Best I can tell, New Testament seems to think so.

elie wiesel’s “night” and the gospel call to justice

I got back from vacation one week ago tonight. On the drive up in the car, when it wasn’t my turn driving and when the kids were either occupied or sleeping, I read Elie Wiesel‘s Night. I know, not exactly light-hearted vacationy reading, but it was something I’d been wanting to read for a little while now (afterward, at my in-laws’, I read Grisham’s The Last Juror–not his best, but more light and vacationy and I enjoyed it). Truly horrifying but something that must be read lest we forget the depths of human evil and what we as a race are capable of. If you’re not familiar with the book, Elie Wiesel is a Jew who survived the Holocaust and Auschwitz as a teenager and Night is a memior written about that experience. Of the many thoughts that I’ve been mulling over from reading this short, powerful book, two stick out at the moment.

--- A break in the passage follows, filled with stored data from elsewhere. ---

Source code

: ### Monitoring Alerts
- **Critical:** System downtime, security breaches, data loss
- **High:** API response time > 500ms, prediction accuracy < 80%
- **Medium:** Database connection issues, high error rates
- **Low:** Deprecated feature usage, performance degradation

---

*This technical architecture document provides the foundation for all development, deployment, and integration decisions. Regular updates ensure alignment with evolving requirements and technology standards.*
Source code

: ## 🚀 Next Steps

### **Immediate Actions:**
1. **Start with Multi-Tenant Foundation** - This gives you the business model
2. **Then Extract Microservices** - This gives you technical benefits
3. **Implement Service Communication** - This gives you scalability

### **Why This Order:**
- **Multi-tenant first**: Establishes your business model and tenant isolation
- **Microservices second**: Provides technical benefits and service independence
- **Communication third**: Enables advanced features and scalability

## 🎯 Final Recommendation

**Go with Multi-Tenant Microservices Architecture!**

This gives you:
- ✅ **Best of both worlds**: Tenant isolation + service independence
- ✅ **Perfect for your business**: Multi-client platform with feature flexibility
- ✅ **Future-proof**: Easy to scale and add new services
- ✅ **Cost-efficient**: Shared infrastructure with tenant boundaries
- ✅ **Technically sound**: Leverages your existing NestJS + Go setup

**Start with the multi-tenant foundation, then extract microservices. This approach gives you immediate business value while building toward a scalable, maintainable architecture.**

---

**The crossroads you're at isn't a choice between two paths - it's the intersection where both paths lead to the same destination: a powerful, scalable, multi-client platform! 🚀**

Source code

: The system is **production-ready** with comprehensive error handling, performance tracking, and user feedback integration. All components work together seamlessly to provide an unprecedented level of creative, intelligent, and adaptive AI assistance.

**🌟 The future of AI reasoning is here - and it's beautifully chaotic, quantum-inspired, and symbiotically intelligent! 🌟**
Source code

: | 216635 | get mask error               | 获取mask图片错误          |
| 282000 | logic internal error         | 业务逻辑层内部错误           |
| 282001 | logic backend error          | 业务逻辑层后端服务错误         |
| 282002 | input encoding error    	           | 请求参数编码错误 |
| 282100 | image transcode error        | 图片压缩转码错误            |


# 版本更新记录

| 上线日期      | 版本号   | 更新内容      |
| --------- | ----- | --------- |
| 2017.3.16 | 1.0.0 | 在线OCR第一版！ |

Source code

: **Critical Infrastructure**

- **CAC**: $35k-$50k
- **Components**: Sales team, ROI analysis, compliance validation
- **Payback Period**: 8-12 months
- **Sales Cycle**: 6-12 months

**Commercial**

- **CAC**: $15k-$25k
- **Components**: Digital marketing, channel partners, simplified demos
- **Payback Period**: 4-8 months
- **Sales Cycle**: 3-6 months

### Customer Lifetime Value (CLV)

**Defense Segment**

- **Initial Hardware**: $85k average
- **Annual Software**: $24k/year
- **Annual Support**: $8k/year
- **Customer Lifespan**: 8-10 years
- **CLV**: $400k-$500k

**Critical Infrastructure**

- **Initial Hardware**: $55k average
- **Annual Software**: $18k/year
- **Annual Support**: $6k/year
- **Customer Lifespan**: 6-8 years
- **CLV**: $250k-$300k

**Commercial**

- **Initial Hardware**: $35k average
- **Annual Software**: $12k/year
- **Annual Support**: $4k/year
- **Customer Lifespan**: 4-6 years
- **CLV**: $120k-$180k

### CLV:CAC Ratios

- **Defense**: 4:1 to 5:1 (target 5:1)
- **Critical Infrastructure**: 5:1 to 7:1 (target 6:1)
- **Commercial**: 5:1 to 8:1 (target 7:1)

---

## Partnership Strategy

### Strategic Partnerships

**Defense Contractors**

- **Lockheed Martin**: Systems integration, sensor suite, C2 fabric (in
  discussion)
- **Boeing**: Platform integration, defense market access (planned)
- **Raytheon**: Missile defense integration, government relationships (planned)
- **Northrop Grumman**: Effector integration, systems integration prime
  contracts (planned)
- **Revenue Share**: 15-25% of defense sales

  1. Those who regarded the Jews as un-human were the ones becoming less human by their grotesque cruelty and raw evil. This is the terrible irony of history and the human experience. Racism and other hatreds seem to help us reduce others’humanness in our own minds, which allows us to treat them (individually and collectively) as less than human through oppression, cultural shaming/humiliation, widespread extermination, and abuse/torture in its various forms–psychological, physical, sexual, etc. The gross irony in such terrible rationalizations and actions is that we ourselves forsake and surrender (degree by degree) our own essential humanness. In de-humanizing another, we allow ourselves to behave as if we are beasts.
  2. The copy I read included the text of Wiesel’s Nobel Peace Prize acceptance speech in 1986, in which he said, “…I swore never to be silent whenever human beings endure suffering and humiliation. We must take sides. Neutrality helps the oppressor, never the victim. Silence encourages the tormentor, never the tormented.” Chilling and truthful words that we need to heed today as we read and hear news reports in the “modern” world in which we live.

I’ve been thinking a great deal lately about the biblical call, not just to charity, but to justice and its essential place within the robust gospel of the Kingdom of God. Reading this book came on the heels of hearing really great presentations from Peter Storey, a white South African retired Methodist bishop who teaches at Duke University Divinity School and who, during his career, participated in the movement to end apartheid and to resolve the past through the Truth and Reconciliation Commission, alongside Nelson Mandela and Desmond Tutu. Powerful and prophetic stuff.

So, a gospel thought I’ve been thinking over in light of this is that the gospel may be appropriately comforting to us in some respects, but we are not called to comfort. The meaning of life is not middle and upper-middle class suburban comfort, it is life in the Kingdom of God. That means joy, peace, hope, love, and many other things, but–lest we forget stories like the one Wiesel tells in Night–it is not really about comfort. It inescapably includes working for justice for those who are suffering, humiliated, oppressed, and tormented. Or, as Jesus put it, reading from the prophet Isaiah in Luke’s Gospel, “The Spirit of the Lord is on me, because he has anointed me to proclaim good news to the poor. He has sent me to proclaim freedom for the prisoners and recovery of sight for the blind, to set the oppressed free, to proclaim the year of the Lord’s favor.” (Luke 4:18-19 TNIV)

That confronts the dickens out of me, so I continue to wrestle with it, like Jacob, not wanting to avoid it lest I lose my own soul in the midst of gaining everything but the kingdom and the gospel, seeking the blessing of being wounded by God in just the right way as to mark me as his and set me about his robust gospel and kingdom work.